Die Stärke von Reisingers Film liegt weniger im Plot als in der glossy Ästhetik, die der Autorin auch in ihrem sonstigen Auftreten, auf Buchcovern und Instagram eigen ist. Unterwegs im Namen der Kaiserin macht vor allem dem Auge Spaß: In bestem Y2K-Flair, Anklängen an den lieblichen Kitsch der frühen Nullerjahre also, ist alles irgendwie rosa, vom Wackelpudding bis zum Proseccodöschen, alles glänzt und glitzert, jede Kirsche auf der Sahnehaube sitzt. Hyperfeminine Postgender-Attitüde bietet den perfekten Kontrast zum Heimatfilmsetting, Reisinger tanzt auch als Regisseurin und Drehbuchautorin wie sonst in ihren Werken auf schillernden Oberflächen. Dialoge, Ausstattung, Kostüme und Kameraeinstellungen sind derart durchkomponiert, dass sie beinahe als Meta-Kommentar auf den zwanghaften Perfektionismus der realen Elisabeth zu verstehen sind.  
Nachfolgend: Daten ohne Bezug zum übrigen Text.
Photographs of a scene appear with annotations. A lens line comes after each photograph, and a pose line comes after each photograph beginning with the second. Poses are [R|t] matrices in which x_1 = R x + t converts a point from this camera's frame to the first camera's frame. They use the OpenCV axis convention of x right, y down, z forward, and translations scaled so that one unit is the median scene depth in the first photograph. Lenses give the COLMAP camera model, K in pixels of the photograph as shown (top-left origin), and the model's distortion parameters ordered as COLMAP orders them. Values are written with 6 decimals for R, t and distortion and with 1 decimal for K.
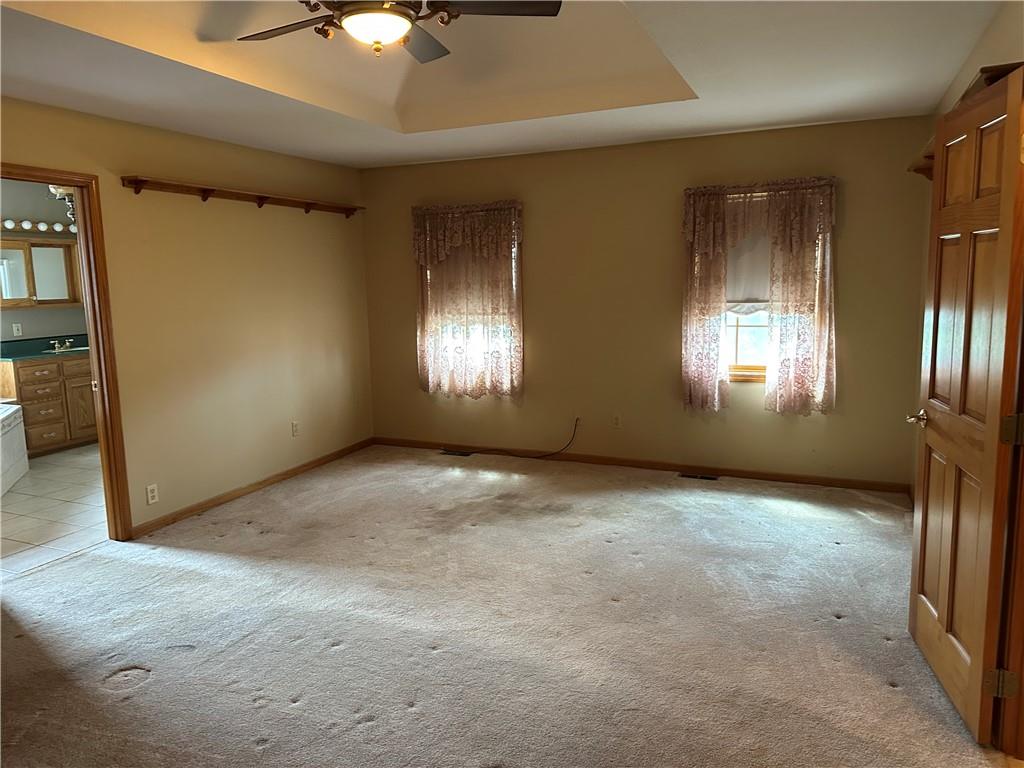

Als solch ein Kommentar auf Sisis Leben lässt sich auch die innere Leere der drei Hauptfiguren deuten. Sie warten auf Erlösung, sei es durch das Auserwähltsein als wiedergeborene Kaiserin, das Versprechen auf Jugend durch den Jungbrunnen oder durch die romantische Liebe, die sie entweder herbeisehnen oder verachten. Am Ende des Films zitiert Magda Gustav den Satz, den Sisi einen Tag vor ihrer Ermordung gesagt haben soll, natürlich auf Französisch: “Ich wünschte, meine Seele könnte durch eine ganz kleine Öffnung meines Herzens in den Himmel fliegen.” Und dann endet der Film so tragisch wie auch Sisi im realen Leben, die im Alter von 60 Jahren Opfer des Attentats eines italienischen Anarchisten wurde: mit einem Stich ins Herz.  

“Unterwegs im Namen der Kaiserin” ist in der ZDF-Mediathek zu sehen.